WHAT IS NEEDED: Can you extend the speaker verification passage with new text that picks up right after its last sentence, the one about x-vectors?

PROVIDED PASSAGE:
The performances of the automatic speaker verification (ASV) systems degrade due to the reduction in the amount of speech used for enrollment and verification. Combining multiple systems based on different features and classifiers considerably reduces speaker verification error rate with short utterances. This work attempts to incorporate supplementary information during the system combination process. We use quality of the estimated model parameters as supplementary information. We introduce a class of novel quality measures formulated using the zero-order sufficient statistics used during the i-vector extraction process. We have used the proposed quality measures as side information for combining ASV systems based on Gaussian mixture model–universal background model (GMM–UBM) and i-vector. The proposed methods demonstrate considerable improvement in speaker recognition performance on NIST SRE corpora, especially in short duration conditions. We have also observed improvement over existing systems based on different duration-based quality measures.

Introduction

The automatic speaker verification (ASV) technology uses the characteristics of human voice for the detection of individuals [1], [2]. The technology provides a low cost biometric solution suitable for real-world applications such as in banking [3], finance [4], and forensics [5]. Similar to other traditional pattern recognition applications, an ASV system includes three fundamental modules [1], [6]: an acoustic feature extraction unit that extracts relevant information from the speech signal in a compact manner, a modeling block to represent those features and a scoring and decision scheme to distinguish between genuine speakers and impostors. The state-of-the-art ASV system uses i-vector technology that represents a speech utterance with a single vector of fixed length either using Gaussian mixture model–universal background model (GMM–UBM) [7] or deep neural network (DNN) technology [8]. More recently, deep neural network (DNN) based embeddings are used for speaker recognition [9]. First, a DNN trained in a supervised manner to classify different speakers with known labels. Then, the trained DNN is employed to find a fixed-dimensional representation, known as x-vectors [9], corresponding to a variable length speech utterance.

[Dataset records]
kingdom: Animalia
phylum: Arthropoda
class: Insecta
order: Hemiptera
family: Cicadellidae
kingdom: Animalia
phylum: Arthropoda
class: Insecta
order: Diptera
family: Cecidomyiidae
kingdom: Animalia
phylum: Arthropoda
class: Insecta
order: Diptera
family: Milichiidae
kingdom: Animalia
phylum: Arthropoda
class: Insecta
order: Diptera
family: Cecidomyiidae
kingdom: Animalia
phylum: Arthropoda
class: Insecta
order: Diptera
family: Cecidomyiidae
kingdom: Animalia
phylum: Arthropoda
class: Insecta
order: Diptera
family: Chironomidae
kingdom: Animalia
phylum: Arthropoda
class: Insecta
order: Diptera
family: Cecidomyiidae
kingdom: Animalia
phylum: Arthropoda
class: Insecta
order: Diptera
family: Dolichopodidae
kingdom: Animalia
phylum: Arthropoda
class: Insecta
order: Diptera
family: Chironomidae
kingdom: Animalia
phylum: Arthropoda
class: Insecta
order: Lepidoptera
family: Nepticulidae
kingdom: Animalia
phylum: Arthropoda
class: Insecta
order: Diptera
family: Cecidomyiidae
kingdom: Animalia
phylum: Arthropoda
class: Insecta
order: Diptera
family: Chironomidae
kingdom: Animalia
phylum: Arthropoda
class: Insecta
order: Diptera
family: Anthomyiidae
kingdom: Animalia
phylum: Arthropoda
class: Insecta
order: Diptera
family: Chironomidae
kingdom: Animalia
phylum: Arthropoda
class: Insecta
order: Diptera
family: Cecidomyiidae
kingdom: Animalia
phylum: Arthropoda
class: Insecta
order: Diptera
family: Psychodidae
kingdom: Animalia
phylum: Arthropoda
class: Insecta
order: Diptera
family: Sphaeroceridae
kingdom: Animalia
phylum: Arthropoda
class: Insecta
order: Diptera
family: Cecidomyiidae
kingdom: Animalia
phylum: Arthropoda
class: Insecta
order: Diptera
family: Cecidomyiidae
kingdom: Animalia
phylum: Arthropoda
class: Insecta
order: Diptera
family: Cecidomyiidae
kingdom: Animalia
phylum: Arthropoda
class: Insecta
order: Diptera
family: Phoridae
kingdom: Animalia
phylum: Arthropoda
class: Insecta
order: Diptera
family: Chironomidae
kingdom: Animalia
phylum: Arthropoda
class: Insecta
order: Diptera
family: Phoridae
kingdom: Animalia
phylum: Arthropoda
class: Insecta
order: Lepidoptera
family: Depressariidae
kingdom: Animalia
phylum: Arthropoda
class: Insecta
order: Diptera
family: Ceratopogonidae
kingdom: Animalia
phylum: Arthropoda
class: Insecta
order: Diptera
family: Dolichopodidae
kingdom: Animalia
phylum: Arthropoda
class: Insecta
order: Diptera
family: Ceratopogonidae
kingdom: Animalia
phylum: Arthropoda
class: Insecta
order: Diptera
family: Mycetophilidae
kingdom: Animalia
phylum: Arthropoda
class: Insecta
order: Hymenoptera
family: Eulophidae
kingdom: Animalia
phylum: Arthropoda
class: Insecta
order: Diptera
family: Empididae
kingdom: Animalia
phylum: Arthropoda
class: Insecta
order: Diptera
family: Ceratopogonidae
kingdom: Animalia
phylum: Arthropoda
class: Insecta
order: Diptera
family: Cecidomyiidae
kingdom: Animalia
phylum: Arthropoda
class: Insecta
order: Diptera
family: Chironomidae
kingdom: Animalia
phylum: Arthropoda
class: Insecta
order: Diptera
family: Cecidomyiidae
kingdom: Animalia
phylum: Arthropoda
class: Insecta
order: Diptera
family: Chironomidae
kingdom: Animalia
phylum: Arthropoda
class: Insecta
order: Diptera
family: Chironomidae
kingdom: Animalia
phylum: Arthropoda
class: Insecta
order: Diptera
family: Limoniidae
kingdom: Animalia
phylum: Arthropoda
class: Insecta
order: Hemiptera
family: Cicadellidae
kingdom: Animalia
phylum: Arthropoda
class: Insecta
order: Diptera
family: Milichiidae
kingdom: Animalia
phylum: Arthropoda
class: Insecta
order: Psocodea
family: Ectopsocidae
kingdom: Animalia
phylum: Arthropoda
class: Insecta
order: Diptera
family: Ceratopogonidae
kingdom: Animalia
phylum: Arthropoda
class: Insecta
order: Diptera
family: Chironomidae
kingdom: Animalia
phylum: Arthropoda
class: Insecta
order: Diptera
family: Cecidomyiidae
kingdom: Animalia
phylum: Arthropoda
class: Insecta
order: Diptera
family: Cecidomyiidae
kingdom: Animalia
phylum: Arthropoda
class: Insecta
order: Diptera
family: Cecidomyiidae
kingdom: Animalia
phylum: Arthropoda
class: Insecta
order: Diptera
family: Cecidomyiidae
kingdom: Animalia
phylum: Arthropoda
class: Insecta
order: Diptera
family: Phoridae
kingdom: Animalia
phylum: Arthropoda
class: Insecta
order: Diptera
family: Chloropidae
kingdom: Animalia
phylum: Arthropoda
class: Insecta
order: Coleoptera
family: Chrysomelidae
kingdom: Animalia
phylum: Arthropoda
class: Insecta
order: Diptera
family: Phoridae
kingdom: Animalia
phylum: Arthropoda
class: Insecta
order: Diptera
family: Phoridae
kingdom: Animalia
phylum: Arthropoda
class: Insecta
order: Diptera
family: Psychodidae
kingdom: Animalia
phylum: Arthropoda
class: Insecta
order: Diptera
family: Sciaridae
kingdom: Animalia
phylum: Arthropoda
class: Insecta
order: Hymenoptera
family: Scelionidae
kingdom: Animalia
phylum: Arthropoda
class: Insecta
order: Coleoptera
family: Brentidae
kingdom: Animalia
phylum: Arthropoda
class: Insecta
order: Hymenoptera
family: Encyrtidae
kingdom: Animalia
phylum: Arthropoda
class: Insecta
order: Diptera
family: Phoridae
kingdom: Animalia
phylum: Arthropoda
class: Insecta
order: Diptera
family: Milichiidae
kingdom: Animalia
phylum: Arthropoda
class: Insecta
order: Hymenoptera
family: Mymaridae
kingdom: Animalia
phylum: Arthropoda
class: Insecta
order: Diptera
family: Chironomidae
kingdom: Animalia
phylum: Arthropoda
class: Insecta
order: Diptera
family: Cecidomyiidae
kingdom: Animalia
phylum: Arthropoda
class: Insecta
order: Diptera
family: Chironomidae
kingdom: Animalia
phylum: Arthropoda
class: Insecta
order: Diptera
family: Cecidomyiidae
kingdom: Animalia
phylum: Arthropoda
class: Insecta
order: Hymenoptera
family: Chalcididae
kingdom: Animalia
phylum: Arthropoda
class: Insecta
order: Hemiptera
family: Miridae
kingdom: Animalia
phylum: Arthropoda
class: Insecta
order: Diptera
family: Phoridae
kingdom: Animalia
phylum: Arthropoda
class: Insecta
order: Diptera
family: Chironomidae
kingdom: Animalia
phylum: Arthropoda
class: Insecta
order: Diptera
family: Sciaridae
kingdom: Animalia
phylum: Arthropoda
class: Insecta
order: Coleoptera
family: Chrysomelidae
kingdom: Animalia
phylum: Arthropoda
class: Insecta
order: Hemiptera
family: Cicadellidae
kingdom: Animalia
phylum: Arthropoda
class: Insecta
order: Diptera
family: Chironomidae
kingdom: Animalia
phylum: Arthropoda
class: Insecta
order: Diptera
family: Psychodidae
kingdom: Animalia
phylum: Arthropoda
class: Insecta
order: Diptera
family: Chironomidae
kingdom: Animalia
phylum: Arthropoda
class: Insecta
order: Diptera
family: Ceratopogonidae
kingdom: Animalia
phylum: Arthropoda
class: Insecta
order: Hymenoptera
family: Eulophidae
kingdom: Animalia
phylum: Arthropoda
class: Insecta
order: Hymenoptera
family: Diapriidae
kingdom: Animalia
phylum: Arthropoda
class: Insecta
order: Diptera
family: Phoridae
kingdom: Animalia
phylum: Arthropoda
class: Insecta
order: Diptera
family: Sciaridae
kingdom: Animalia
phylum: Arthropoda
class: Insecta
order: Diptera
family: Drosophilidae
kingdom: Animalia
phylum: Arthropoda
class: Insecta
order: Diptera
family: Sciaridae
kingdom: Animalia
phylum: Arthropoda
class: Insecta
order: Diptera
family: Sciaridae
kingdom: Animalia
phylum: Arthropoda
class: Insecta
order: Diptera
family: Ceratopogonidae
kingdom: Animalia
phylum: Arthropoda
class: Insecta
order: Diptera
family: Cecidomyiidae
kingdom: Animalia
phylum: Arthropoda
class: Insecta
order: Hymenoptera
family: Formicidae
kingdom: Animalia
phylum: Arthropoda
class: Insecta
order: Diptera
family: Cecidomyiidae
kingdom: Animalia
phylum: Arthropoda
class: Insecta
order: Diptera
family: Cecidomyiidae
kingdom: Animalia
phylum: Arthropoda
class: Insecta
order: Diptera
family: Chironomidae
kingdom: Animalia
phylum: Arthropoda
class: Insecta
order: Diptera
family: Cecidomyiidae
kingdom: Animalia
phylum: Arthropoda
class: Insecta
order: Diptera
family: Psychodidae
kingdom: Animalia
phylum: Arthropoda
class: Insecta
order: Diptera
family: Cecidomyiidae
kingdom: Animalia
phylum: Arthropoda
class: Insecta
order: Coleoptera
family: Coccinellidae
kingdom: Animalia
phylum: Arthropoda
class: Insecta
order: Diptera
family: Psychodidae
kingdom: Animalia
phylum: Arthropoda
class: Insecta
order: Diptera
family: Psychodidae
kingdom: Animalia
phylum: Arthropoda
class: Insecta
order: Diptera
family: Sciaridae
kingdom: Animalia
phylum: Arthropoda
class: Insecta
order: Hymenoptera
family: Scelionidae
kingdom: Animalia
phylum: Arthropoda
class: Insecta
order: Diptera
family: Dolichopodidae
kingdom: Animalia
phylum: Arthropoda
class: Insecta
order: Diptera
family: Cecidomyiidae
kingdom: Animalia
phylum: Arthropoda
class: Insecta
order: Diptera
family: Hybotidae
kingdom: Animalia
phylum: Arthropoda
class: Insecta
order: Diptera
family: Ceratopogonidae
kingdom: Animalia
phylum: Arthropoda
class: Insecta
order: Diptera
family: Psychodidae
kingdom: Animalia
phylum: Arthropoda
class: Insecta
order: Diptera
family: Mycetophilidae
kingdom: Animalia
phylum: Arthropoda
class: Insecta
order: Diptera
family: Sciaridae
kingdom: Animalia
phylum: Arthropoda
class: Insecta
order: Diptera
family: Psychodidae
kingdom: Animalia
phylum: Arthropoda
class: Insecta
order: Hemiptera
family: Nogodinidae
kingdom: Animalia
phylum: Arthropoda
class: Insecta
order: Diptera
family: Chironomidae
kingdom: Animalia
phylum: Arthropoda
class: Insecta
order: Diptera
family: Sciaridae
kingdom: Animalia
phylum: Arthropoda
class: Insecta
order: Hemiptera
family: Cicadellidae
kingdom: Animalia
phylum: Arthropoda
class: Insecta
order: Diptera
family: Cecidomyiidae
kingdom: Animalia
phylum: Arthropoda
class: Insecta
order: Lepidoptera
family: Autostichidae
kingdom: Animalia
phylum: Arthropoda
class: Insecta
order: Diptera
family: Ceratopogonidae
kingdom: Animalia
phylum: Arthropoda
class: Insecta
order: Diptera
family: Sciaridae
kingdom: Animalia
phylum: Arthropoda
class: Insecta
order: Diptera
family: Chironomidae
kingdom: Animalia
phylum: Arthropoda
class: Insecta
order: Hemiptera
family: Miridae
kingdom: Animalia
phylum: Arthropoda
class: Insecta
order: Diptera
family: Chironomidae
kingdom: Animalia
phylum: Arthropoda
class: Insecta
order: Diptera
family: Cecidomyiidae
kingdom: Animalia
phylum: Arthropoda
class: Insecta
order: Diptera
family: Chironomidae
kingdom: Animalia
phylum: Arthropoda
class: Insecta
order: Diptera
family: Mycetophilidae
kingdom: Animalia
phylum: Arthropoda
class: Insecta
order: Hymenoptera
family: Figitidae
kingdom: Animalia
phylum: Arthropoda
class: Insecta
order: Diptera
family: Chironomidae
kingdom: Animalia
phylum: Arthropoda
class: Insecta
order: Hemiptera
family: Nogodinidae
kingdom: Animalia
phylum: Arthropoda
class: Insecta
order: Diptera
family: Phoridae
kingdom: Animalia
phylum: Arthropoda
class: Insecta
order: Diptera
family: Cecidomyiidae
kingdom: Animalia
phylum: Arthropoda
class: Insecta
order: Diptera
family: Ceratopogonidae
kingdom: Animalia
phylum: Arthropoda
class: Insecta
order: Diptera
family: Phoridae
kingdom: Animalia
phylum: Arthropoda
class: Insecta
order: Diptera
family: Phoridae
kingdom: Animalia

REPLY:
Despite of these recent technological advancements, the mismatch issues are still a major concern for its real-world applications [10]. The performance of ASV system considerably degrades in presence of mismatch due to intra-speaker variability caused by the variations in speech duration [10], [11], background noise [12], vocal effort [13], spoken languages [14], emotion [15], channels [16], room reverberation [17], etc. In this paper, we focus on one of the most important mismatch factor, speech duration, the amount of speech data used in enrollment and verification.

State-of-the-art ASV systems exhibit satisfactory performance with adequately long (2 minutes) speech data. However, reduction in amount of speech drastically degrades the ASV performance [10], [12], [18], [19], [20]. The requirement of sufficiently long speech for training or testing, especially in presence of large intersession variability has limited the potential of widespread real-world implementations. An ASV system, in real world, is naturally constrained on the amount of speech data. Though this requirement can be fulfilled in training in some special cases, it is not always possible to maintain the same in verification for end-user convenience. In forensics applications, it is less likely to get sufficient data even for enrollment also [10], [19]. Therefore, getting reliable performance for short duration speech is one of the most important requirement in ASV application.

The performance of ASV systems are notably degraded with the reduction of amount of speech due to the lack of information provided in short utterance condition [19], [18], [21], [22]. In [7], it is reported that the i-vector based ASV systems are less sensitive to limited duration utterances than support vector machine (SVM) and JFA. The performance still deteriorates considerably with limited duration utterance as reported in [20], [18]. The duration variability problem is handled by extracting the duration pattern from the automatic speech recognition prior to modeling and scoring process in [23]. In [24], the short duration problem is approached, demonstrating the potential of fusion between GMM–UBM and SVM based systems using logistic regression. The work in [25] attempted to model the duration variability as noise and also by a synthetic process. The work in [26] has attempted to model variability caused by short duration segments in i-vector domain. In [27], [28], i-vector based ASV system is calibrated for short duration using duration based quality measures. The work in [29] attempted to improve short utterance speaker recognition by modeling speech unit classes.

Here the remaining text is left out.